— SELECTED PASSAGE —
1

When I've used XGBoost for regression in the past, I've gotten differentiated predictions, but using an XGBClassifier on this dataset is resulting in all cases being predicted to have the same value. The true values of the test data are that 221 cases are a 0, and 49 cases are a 1. XGBoost seems to be latching onto that imbalance and predicting all 0's. I'm trying to figure out what I might need to adjust in the model's parameters to fix that.

Here is the code I'm running:

import pyreadstat
from xgboost import XGBClassifier
from sklearn.model_selection import train_test_split
from sklearn.metrics import accuracy_score

# Get data
dfloc = r"C:\Users\me\Desktop\Python practice\GBM_data.sav"
df, meta = pyreadstat.read_sav(dfloc, metadataonly=False)

# Filter data
df = df.dropna(subset=["Q31ar1"])
df = df.query("hgroup2==3")
IVs = ["Q35r1", "Q35r2", "Q35r3", "Q35r4", "Q35r5", "Q35r6", "Q35r7", "Q35r8", "Q35r9", "Q35r10", "Q35r11", "Q35r13", "Q35r14", "Q35r15", "Q35r16"]

# Separate samples
train, test = train_test_split(df, test_size=0.3, random_state=410)

train_features = train[IVs]
train_labels = train["Q31ar1"]
train_weight = train["WeightStack"]

test_features = test[IVs]
test_labels = test["Q31ar1"]
test_weight = test["WeightStack"]

# Set up model & params
model = XGBClassifier(objective = 'binary:logistic',
                     n_estimators = 1000,
                     learning_rate = .005,
                     subsample = .5,
                     max_depth = 4,
                     min_child_weight = 10,
                     tree_method = 'hist',
                     colsample_bytree = .5,
                     random_state = 410)

# Model
model.fit(train_features, train_labels, sample_weight = train_weight)
test_pred = model.predict(test_features)

Looking through some related questions, it seems like some people have had trouble with their models not going through enough boosting iterations. I'm running through 1000, which has been sufficient for regression in the past. Others were not setting the parameters correctly, but when I run model.get_params(), mine do appear to have been set; here's the output:

{'base_score': 0.5,
 'booster': 'gbtree',
 'colsample_bylevel': 1,
 'colsample_bynode': 1,
 'colsample_bytree': 0.5,
 'gamma': 0,
 'learning_rate': 0.005,
 'max_delta_step': 0,
 'max_depth': 4,
 'min_child_weight': 10,
 'missing': None,
 'n_estimators': 1000,
 'n_jobs': 1,
 'nthread': None,
 'objective': 'binary:logistic',
 'random_state': 410,
 'reg_alpha': 0,
 'reg_lambda': 1,
 'scale_pos_weight': 1,
 'seed': None,
 'silent': None,
 'subsample': 0.5,
 'verbosity': 1,
 'tree_method': 'hist'}

Others have had issues with scaling. My predictors are all scaled the same way as is -- they're ordinal ratings scales, with values 1, 2, 3, 4, and 5. Still others have had trouble with NaNs, but I'm filtering my data to remove NaNs.

I'm wondering if I might need a different tree method or to mess around with the base_score parameter?

— REQUIREMENT 1 —
In the XGBoost question, how many test cases have a true value of 0, and how many have a true value of 1?
— REQUIREMENT 2 —
Repeat the part of the XGBoost question starting with "# Set up model" and going on through "random_state = 410)".

— PROVIDED MATERIAL —
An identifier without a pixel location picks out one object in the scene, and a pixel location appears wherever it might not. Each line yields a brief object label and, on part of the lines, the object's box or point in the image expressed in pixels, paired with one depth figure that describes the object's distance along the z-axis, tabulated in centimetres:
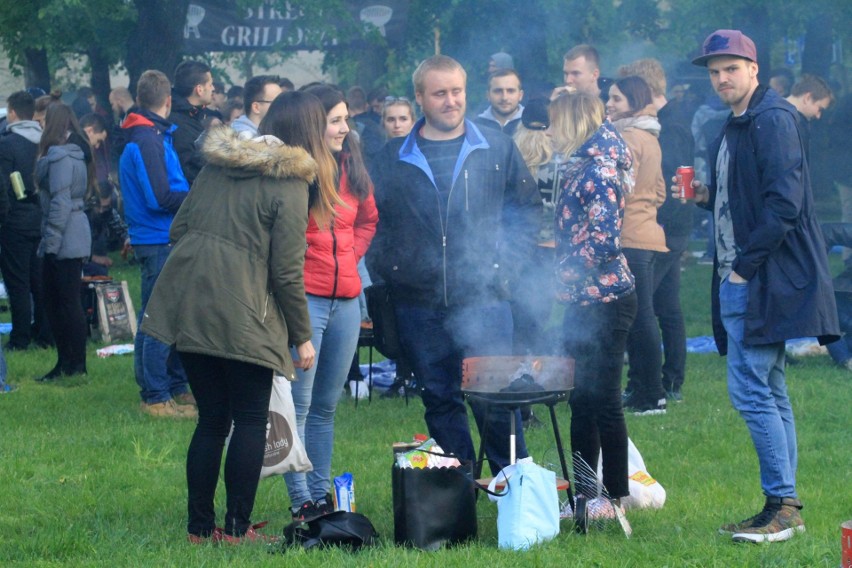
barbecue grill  1047
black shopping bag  1020
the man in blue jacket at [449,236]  1162
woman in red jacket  1082
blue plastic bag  1009
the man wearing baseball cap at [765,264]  996
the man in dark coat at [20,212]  2008
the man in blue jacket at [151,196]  1591
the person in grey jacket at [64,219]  1823
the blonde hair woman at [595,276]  1106
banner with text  3675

— RESULT 1 —
221 cases are 0 and 49 cases are 1.

— RESULT 2 —
# Set up model & params
model = XGBClassifier(objective = 'binary:logistic',
                     n_estimators = 1000,
                     learning_rate = .005,
                     subsample = .5,
                     max_depth = 4,
                     min_child_weight = 10,
                     tree_method = 'hist',
                     colsample_bytree = .5,
                     random_state = 410)